A physicist applauds evidence for the quantum spin Hall effect.

I have been fascinated by the ballistic (collisionless) motion of charge carriers in solids since the start of my career. In practice this motion is often impeded by unavoidable impurities in the solid. But when it works, the charge carriers maintain their quantum properties while dissipating a minimum amount of energy.

Applying a strong magnetic field perpendicular to a two-dimensional conducting layer can accomplish the feat. Then, the quantum Hall effect kicks in, forcing the charges to the edges of the sample where they skip along in so-called 'chiral edge channels'. Backward scattering is virtually eliminated because that would require the charges to find a way to the opposite edge, where charges move in the opposite direction.

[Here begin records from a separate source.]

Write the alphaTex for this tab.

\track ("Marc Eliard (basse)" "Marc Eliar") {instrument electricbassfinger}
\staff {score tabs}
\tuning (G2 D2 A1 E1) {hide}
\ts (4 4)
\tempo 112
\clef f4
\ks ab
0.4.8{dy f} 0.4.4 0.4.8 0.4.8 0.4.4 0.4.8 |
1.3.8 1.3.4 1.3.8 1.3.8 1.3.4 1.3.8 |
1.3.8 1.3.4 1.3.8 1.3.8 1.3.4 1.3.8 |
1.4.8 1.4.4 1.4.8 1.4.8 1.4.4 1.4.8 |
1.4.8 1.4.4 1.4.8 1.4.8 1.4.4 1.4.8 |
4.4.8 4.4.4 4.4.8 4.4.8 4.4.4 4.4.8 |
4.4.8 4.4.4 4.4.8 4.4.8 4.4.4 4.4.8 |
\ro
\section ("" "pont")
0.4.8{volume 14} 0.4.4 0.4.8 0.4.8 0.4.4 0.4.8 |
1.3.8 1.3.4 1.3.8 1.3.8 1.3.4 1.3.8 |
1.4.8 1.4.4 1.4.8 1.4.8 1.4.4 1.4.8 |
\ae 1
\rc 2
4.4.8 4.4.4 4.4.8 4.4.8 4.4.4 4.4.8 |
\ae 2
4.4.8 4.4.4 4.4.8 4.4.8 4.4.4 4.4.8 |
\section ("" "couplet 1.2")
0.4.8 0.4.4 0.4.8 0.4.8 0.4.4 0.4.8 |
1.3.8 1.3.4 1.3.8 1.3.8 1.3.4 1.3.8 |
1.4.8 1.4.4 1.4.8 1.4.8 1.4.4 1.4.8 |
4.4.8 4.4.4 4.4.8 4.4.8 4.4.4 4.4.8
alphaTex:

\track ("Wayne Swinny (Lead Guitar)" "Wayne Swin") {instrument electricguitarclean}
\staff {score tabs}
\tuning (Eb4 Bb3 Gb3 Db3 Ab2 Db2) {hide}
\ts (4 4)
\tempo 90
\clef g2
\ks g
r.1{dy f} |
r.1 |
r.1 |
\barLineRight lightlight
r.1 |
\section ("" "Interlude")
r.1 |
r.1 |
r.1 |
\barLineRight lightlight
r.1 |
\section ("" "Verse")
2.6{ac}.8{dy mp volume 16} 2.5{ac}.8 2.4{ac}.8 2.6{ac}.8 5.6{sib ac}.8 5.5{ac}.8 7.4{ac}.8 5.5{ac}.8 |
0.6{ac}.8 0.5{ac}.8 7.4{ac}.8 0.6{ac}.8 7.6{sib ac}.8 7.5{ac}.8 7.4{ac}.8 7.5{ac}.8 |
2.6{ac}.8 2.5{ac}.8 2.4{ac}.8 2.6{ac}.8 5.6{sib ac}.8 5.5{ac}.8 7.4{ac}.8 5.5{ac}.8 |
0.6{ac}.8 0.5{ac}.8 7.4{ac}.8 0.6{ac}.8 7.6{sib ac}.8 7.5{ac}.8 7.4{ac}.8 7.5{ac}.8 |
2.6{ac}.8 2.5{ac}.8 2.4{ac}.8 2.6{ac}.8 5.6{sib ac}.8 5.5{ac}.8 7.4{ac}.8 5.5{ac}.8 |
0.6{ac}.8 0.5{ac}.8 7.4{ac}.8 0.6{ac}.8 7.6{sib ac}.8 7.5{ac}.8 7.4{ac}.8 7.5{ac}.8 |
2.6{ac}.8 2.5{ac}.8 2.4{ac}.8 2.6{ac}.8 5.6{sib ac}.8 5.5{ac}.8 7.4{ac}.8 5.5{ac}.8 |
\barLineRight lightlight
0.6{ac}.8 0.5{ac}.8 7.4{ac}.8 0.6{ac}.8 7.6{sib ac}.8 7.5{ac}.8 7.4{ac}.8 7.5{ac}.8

Recently, Laurens Molenkamp of the University of Würzburg in Germany and his colleagues took a step towards verifying the quantum spin Hall effect (M. König et al. Science 318, 766–770; 2007). This is where chiral edge channels form spontaneously in semiconductor insulators with peculiar electronic structures — namely, where the valence band is energetically higher than the conduction band because of the strong spin-orbit interaction between electron spins and electron velocities. This means that spin-up electrons are carried only by edge channels moving in one direction and spin-down elections are carried by edge channels moving in the opposite direction.

Molenkamp's team used a thin layer of mercury telluride sandwiched between two layers of mercury cadmium telluride. Because measuring spin current is difficult, they recorded the conductance of this middle layer to verify the ballistic transport that characterizes edge-channel transport. It was quantized, as predicted.

With further verification, the finding could lead to low-power devices based on the transport of spins rather than charges. Thus a quirk in the scientific field I have always loved might find a practical application.